Please repeat each line from the one holding "middle_click(605, 355)" through the final line of the data, exactly as it stands, with no pictures.

Data:
▬▬▬
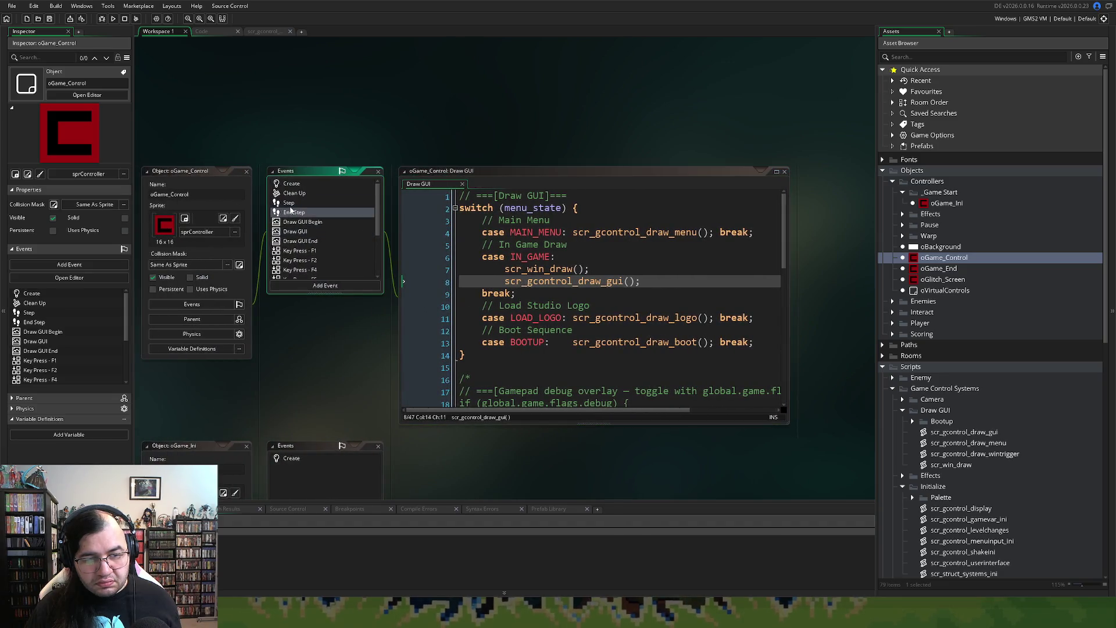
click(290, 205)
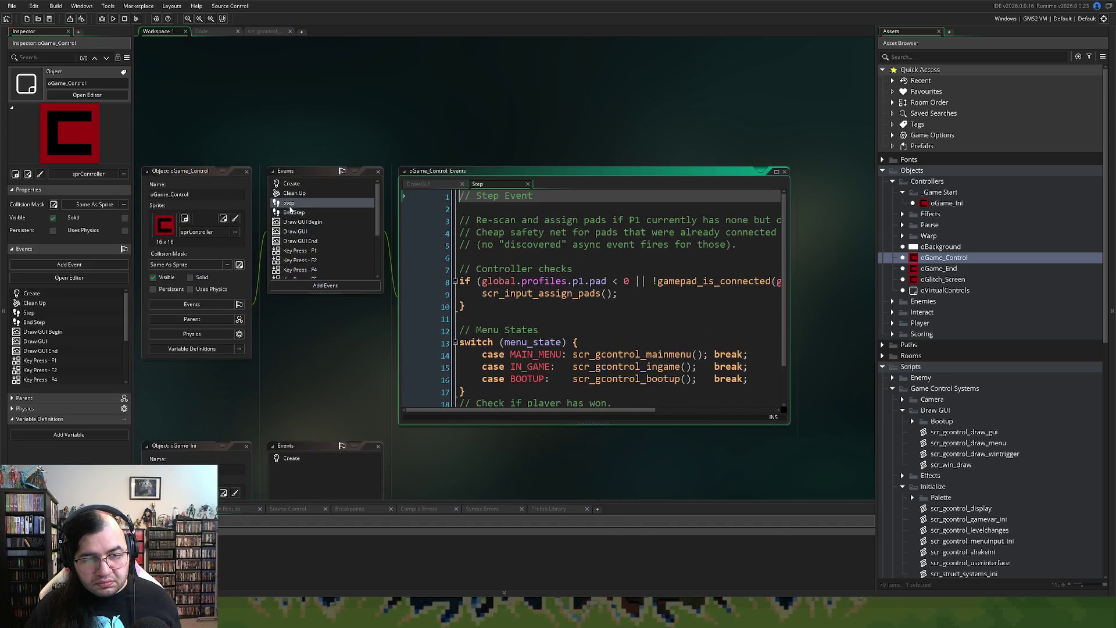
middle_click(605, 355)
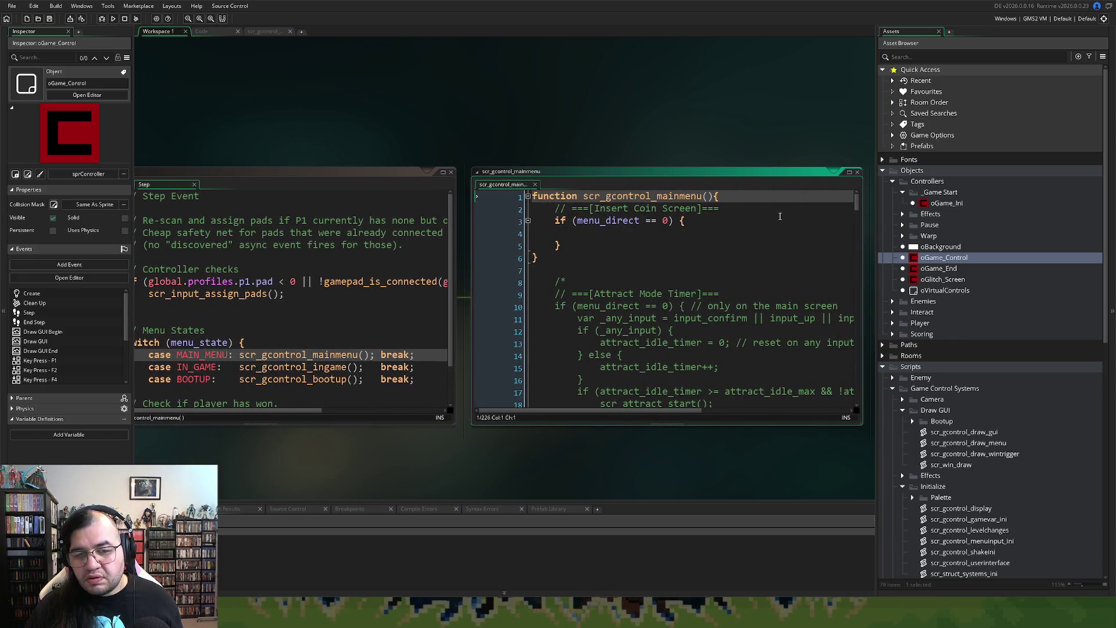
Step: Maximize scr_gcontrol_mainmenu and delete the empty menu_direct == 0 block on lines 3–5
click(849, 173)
▬▬▬
Final answer:
middle_click(605, 355)
Step: Maximize scr_gcontrol_mainmenu and delete the empty menu_direct == 0 block on lines 3–5
click(849, 173)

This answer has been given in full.